As it happens, much of what you need is in Script to copy and sort form submission data. You don't need the trigger part, but the approach to sorting can be easily adapted to handle multiple columns.
The workhorse here is the comparison function-parameter, which is used by the JavaScript Array.sort() method. It works through the three columns you've indicated, with ascending or descending comparisons. The comparisons used here are OK for Strings, Numbers and Dates. It could be improved with some cleaning up, or even generalized, but it should be pretty fast as-is.
function sortMySheet() {
var sheet = SpreadsheetApp.getActiveSheet();
var dataRange = sourceSheet.getDataRange();
var data = dataRange.getValues();
var headers = data.splice(0,1)[0]; // remove headers from data
data.sort(compare); // Sort 2d array
data.splice(0,0,headers); // replace headers
// Replace with sorted values
dataRange.setValues(data);
};
// Comparison function for sorting two rows
// Returns -1 if 'a' comes before 'b',
// +1 if 'b' before 'a',
// 0 if they match.
function compare(a,b) {
var priorityCol = 0; // Column containing "Priority", 0 is A
var openCol = 1;
var projectCol = 2;
// First, compare "Priority" A > Z
var result = (a[priorityCol] > b[priorityCol] ) ?
(a[priorityCol] < b[priorityCol] ? -1 : 0) : 1;
if (result == 0) {
// "Priority" matched.

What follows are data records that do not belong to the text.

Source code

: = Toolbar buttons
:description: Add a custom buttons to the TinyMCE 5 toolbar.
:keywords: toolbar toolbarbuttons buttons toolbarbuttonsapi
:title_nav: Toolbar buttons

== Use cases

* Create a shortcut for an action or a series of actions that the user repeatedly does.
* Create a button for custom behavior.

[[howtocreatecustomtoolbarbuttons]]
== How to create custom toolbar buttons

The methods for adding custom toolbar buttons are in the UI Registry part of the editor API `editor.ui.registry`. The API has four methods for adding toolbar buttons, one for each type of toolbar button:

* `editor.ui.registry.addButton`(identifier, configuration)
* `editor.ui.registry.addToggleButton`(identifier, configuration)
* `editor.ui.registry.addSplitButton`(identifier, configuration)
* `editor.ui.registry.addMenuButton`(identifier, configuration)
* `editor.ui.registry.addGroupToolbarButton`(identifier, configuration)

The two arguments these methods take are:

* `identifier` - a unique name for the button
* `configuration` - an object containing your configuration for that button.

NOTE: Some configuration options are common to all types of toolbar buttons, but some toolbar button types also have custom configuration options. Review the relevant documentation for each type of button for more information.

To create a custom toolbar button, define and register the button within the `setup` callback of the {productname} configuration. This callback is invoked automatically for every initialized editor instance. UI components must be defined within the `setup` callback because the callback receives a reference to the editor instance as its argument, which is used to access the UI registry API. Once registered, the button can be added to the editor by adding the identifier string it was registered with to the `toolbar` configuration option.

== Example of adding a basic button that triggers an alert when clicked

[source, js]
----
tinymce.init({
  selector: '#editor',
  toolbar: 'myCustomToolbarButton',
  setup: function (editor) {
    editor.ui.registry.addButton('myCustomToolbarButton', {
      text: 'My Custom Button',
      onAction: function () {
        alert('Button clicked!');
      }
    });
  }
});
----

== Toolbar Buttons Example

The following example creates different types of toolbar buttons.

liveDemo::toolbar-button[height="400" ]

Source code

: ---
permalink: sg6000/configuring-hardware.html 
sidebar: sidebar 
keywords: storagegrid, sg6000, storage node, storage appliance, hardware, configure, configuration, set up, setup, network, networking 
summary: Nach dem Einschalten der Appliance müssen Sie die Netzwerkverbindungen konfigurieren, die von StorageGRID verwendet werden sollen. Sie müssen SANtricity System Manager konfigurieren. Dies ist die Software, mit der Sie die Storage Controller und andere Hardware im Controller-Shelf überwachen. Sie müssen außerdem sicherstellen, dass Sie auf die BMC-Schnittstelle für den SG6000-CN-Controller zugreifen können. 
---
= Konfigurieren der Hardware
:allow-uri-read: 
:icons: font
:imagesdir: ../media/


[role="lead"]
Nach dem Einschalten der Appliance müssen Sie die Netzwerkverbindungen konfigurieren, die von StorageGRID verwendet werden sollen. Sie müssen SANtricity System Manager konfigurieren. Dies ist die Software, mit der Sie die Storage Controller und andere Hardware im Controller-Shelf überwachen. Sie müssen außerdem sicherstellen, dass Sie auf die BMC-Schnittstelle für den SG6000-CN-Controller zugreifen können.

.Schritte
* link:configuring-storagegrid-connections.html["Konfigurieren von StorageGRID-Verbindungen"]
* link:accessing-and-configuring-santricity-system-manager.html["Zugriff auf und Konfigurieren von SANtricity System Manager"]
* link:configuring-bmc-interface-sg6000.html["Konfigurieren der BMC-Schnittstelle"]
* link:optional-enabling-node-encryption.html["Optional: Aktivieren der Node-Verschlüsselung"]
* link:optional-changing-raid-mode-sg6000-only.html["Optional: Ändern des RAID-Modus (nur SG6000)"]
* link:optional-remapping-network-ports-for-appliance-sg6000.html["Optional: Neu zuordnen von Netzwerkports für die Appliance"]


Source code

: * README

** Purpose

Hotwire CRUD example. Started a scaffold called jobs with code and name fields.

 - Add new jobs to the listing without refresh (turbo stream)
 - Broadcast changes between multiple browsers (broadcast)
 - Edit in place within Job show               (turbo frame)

Then compare "Open" Z > A
result = (b[openCol] > a[openCol] ) ?
(b[openCol] < a[openCol] ? -1 : 0) : 1;
}
if (result == 0) {
// "Open" matched. Finally, compare "Project" A > Z
result = (a[projectCol] > b[projectCol] ) ?
(a[projectCol] < b[projectCol] ? -1 : 0) : 1;
}
return result;
}
Try this using the Apps Script sort instead of the native JavaScript. I had the same issue with sorting the header row(s) and this solved the issue.
So I think something like this should work:
function onOpen() {
SpreadsheetApp.getActiveSpreadsheet()
.getSheetByName("Form Responses 1").sort(2);
}
Regarding sorting by multiple columns, you can chain that sort() method, with the final sort() having the highest priority, and the first sort() the lowest. So something like this should sort by Start date, then by End date:
function onOpen() {
SpreadsheetApp.getActiveSpreadsheet()
.getSheetByName("Form Responses 1").sort(3).sort(2);
}
Reference link:-
https://support.google.com/docs/thread/16556745/google-spreadsheet-script-how-to-sort-a-range-of-data?hl=en
Not sure if this is still relevant, but you can use the sort() function to define another tab as a sorted version of the original data.
Say your original data is in a tab named Sheet1; I'm also going to act as though your Priority, Open, and Project columns are A, B, and C, respectively.
Create a new tab, and in cell A1 type:
=sort(Sheet1!A1:E59, 1, TRUE, 2, FALSE, 3, TRUE)
The first argument specifies the sheet and range to be sorted, followed by three pairs: the first of each pair specifies the column (A=1, B=2, etc.), and the second specifies ascending (TRUE) or descending (FALSE).